When restructuring your retirement fund, keep these principles in mind:

  1. Member-Centric Approach:
    • Understand Needs: Begin by understanding the demographics, financial literacy levels, and retirement goals of your employees.
    • Communication is Key: Communicate clearly and transparently about plan changes, investment options, and retirement planning.
    • Education and Support: Provide access to resources that educate employees about saving and investing for retirement.
  2. Strategic Investment Management:
    • Diversification: Ensure a diversified investment portfolio to mitigate risk.
    • Asset Allocation: Develop an asset allocation strategy that aligns with the fund's objectives and the risk tolerance of members.
    • Regular Monitoring: Regularly monitor investment performance and make adjustments as necessary. Consider professional investment management.
    • Fee Transparency: Be transparent about all fees associated with the fund, seeking to minimise unnecessary costs.
  3. Strong Governance and Administration:
    • Establish a Clear Structure: Define the roles and responsibilities of trustees, administrators, and investment managers.
    • Regular Audits: Conduct regular audits of the fund to ensure compliance and identify any potential issues.
    • Efficient Administration: Ensure that administrative processes are efficient and accurate.
    • Compliance and Legal Review: Ensure that the restructured plan remains compliant with all relevant laws and regulations. It is vital to consult with legal and tax professionals specialising in retirement funds.
  4. Sustainability and Adaptability:
    • Long-Term Viability: Design the fund to be sustainable over the long term, considering future growth, changing demographics, and market conditions.
    • Flexibility for Future Changes: Build in mechanisms to allow for adjustments to the fund in the future as needed, like updates to the contribution formula or investment options.
    • Regular Review: Commit to periodic review and analysis of the fund's goals, structure and general performance and make adjustments where appropriate.
  5. Technology and Accessibility:
    • Online Access: Provide employees with easy online access to their accounts to check balances, make changes, and access educational materials.
    • User-Friendly Platform: The technology platform should be user-friendly and intuitive.
    • Mobile Capabilities: Where appropriate, provide options for members to access their retirement account from their mobile devices.

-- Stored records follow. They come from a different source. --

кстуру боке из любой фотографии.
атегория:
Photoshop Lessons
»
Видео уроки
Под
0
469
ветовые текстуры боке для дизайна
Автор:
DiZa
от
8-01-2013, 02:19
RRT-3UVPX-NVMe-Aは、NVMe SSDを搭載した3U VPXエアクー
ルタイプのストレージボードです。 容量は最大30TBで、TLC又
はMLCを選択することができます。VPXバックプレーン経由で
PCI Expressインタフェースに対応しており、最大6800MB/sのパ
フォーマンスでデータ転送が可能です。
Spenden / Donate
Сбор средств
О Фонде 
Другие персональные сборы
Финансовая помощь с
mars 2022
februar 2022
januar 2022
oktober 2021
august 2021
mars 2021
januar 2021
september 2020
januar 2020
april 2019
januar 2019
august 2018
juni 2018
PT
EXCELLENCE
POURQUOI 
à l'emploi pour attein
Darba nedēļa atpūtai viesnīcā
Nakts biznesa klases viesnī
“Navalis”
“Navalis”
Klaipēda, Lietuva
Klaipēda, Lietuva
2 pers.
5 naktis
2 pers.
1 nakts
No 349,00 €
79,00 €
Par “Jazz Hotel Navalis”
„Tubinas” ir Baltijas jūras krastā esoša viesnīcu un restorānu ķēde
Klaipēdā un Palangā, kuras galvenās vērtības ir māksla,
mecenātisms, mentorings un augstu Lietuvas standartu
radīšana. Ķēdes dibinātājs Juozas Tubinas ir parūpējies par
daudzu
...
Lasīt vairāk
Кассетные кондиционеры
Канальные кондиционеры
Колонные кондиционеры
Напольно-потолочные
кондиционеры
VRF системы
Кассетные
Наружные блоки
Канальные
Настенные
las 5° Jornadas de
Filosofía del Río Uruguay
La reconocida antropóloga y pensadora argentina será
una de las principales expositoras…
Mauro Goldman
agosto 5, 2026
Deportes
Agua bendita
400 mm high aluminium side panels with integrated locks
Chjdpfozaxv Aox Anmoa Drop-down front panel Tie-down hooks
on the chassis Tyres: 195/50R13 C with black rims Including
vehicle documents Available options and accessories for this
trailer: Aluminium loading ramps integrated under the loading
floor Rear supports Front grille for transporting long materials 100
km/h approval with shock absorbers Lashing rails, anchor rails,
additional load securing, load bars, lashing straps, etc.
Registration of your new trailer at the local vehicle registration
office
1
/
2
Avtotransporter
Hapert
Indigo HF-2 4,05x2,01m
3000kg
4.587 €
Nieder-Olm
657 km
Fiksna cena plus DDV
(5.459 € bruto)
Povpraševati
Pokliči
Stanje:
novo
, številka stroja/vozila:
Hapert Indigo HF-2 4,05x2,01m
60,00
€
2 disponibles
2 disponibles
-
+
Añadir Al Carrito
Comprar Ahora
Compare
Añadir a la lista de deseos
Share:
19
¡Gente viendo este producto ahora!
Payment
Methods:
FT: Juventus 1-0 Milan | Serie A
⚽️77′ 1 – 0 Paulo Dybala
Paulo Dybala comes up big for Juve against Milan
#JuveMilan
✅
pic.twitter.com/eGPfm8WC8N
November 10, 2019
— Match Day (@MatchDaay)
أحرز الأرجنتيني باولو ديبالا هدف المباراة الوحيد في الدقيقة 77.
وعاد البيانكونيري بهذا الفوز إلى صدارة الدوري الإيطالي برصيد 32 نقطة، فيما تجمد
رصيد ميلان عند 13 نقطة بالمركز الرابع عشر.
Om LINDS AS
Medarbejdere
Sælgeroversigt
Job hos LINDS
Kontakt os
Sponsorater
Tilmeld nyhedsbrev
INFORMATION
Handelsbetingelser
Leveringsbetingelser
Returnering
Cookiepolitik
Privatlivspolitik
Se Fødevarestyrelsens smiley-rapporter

By understanding these aspects, the trustees, assisted by the employee benefits consultant and the sponsoring employer organisation, can make informed decisions regarding a possible restructuring or establishment of their retirement fund. Potential changes and the desired structure must be evaluated, and a detailed implementation plan created. The fund administrator is a key stakeholder and must be able to handle the proposed changes. Similarly, the asset managers also play a role and must be consulted when implementing the final fund structure..

 

Important notice and disclaimer
This article summarises the understanding, observation and notes of the author and lays no claim on accuracy, correctness or completeness. RFS Namibia (Pty) Ltd does not accept any liability for the content of this contribution and no decision should be taken on the basis of the information contained herein before having confirmed the detail with the relevant party. Any views expressed herein are those of the author and not necessarily those of RFS.